Early Detection of Diabetic Foot Using Thermal Imaging and Deep Learning Techniques
الكلمات المفتاحية:
Diabetic foot، Deep learning، Thermography، Image processing، Python، Convolutional neural networkالملخص
Diabetes mellitus is one of the most predominant diseases worldwide, affecting people of all ages. Foot ulcers are one of the most horrific complications of diabetes mellitus, which could result in amputation if not discovered quickly or if the ulcer is not taken care of properly. Infrared thermography has advanced significantly in recent years and has shown great promise in medical field, diagnosis of diabetic foot ulcers is one of the uses of this technology. It is a non-invasive method that involves acquiring thermal images of the patient's foot and preprocessing them before entering a deep learning trained model where the images would be classified and diagnosed.

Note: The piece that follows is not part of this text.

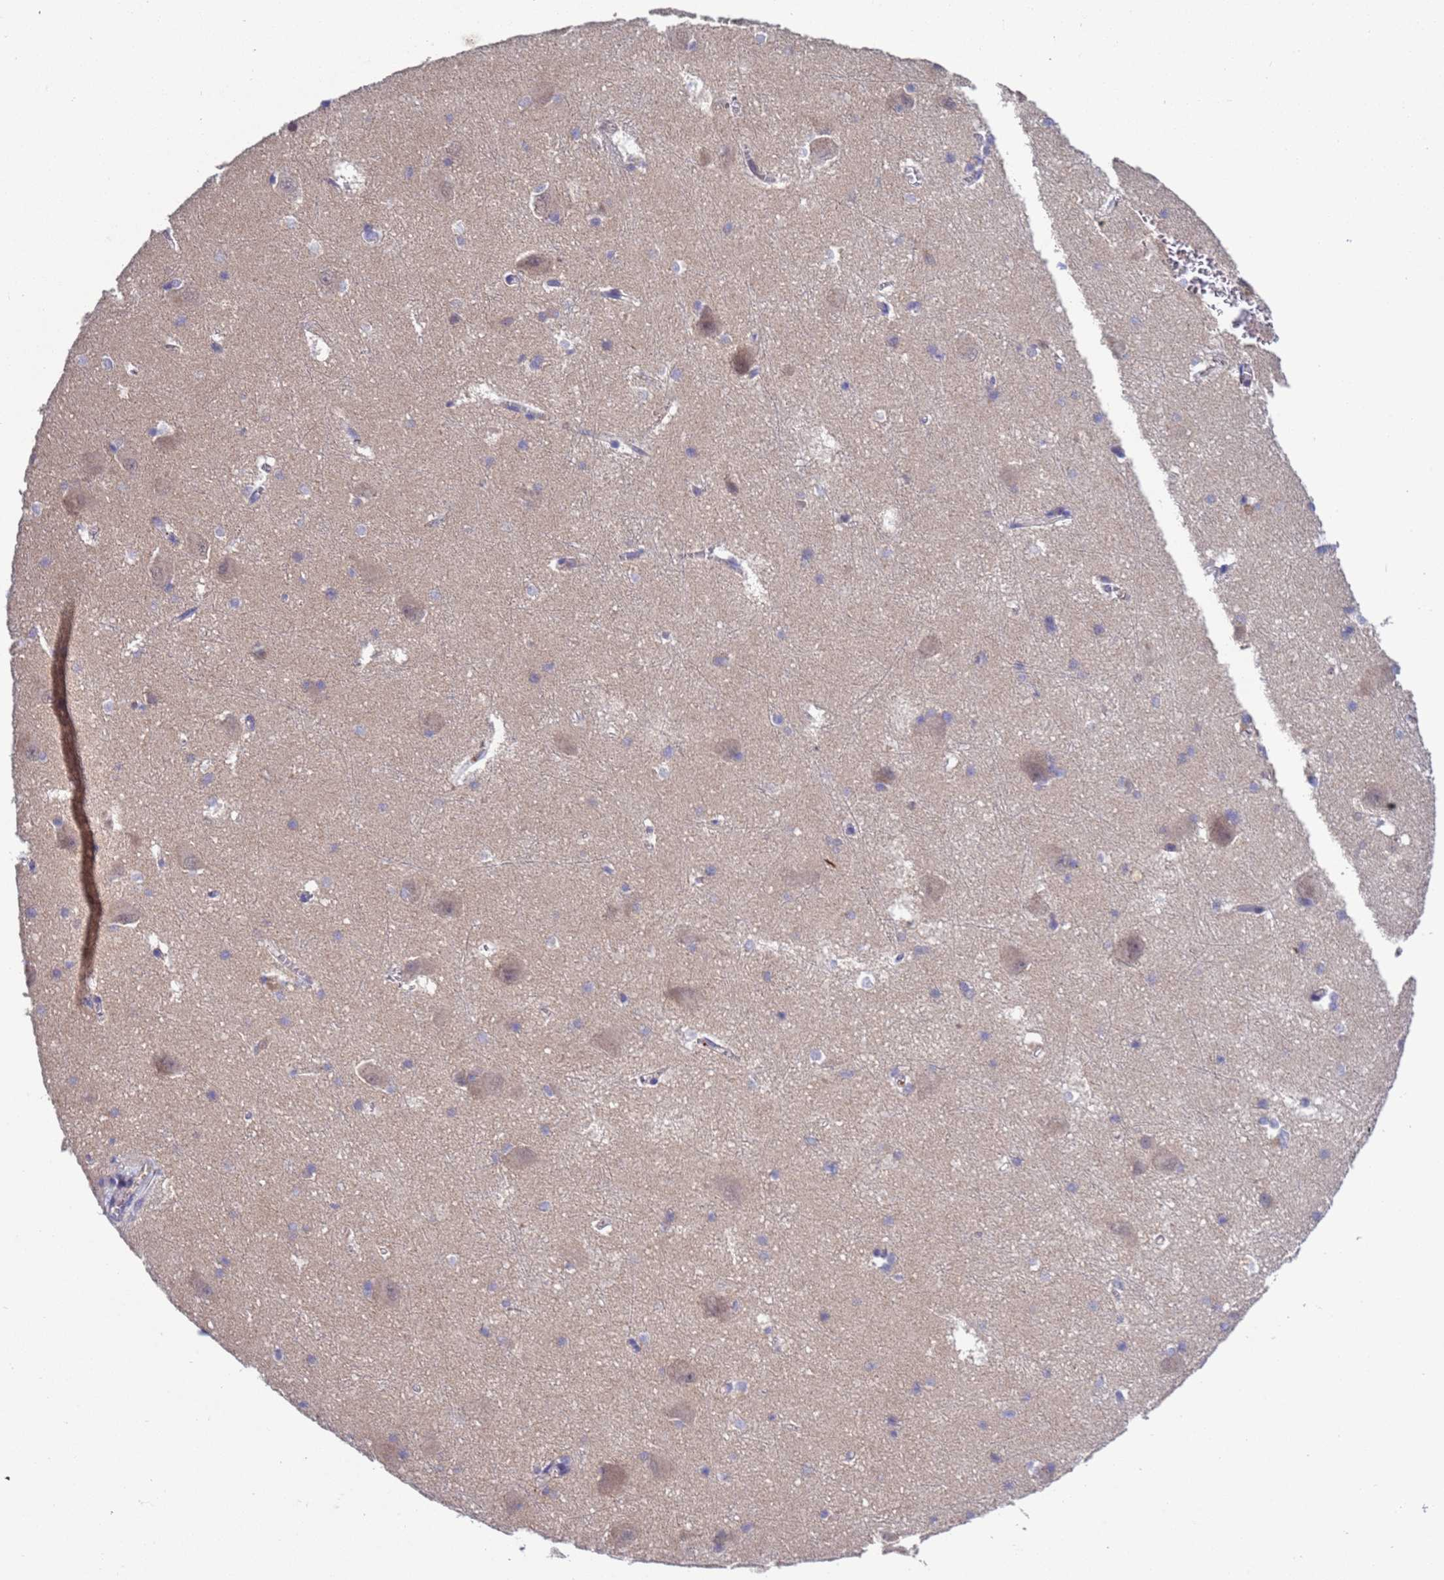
{"staining": {"intensity": "negative", "quantity": "none", "location": "none"}, "tissue": "caudate", "cell_type": "Glial cells", "image_type": "normal", "snomed": [{"axis": "morphology", "description": "Normal tissue, NOS"}, {"axis": "topography", "description": "Lateral ventricle wall"}], "caption": "DAB immunohistochemical staining of unremarkable caudate exhibits no significant positivity in glial cells.", "gene": "PARP16", "patient": {"sex": "male", "age": 37}}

This research is focusing on constructing a convolutional neural network to classify thermal images of feet into either "normal" or "diabetic" and increasing the model’s accuracy by conducting several experiments on different parameters such as optimizers, activation functions, and transfer learning base models. The code is scripted using python language, TensorFlow, and Keras libraries, and the experiments are simulated and plotted in form of training and validation accuracy and loss graphs using matplotlib and Excel. in each experiment only one parameter is changed for comparison and the rest remain constant throughout the trials. For example, when experimenting to find a more efficient optimizer, other parameters remain unchanged for all trials so that the results are only affected by the change in optimizer, the same methodology is repeated for the rest of the experiments. The constructed convolutional neural network uses transfer learning to compensate for the small dataset and it also increases the efficiency and speed of the training. A comparison is made between some of the best transfer learning models, VGG16, ResNet-50, and EffecientNetB3. For optimizers, Adam and SGD were compared. And regarding activation functions, sigmoid was compared to ReLU.
It was assumed that by combining the best parameter from each experiment, the best result would be obtained. And indeed, it was an improvement from other results, it reached a validation accuracy of 90.5%. then, the model was tested on some thermal images that were left out from the training dataset and got an accuracy of 86.7%.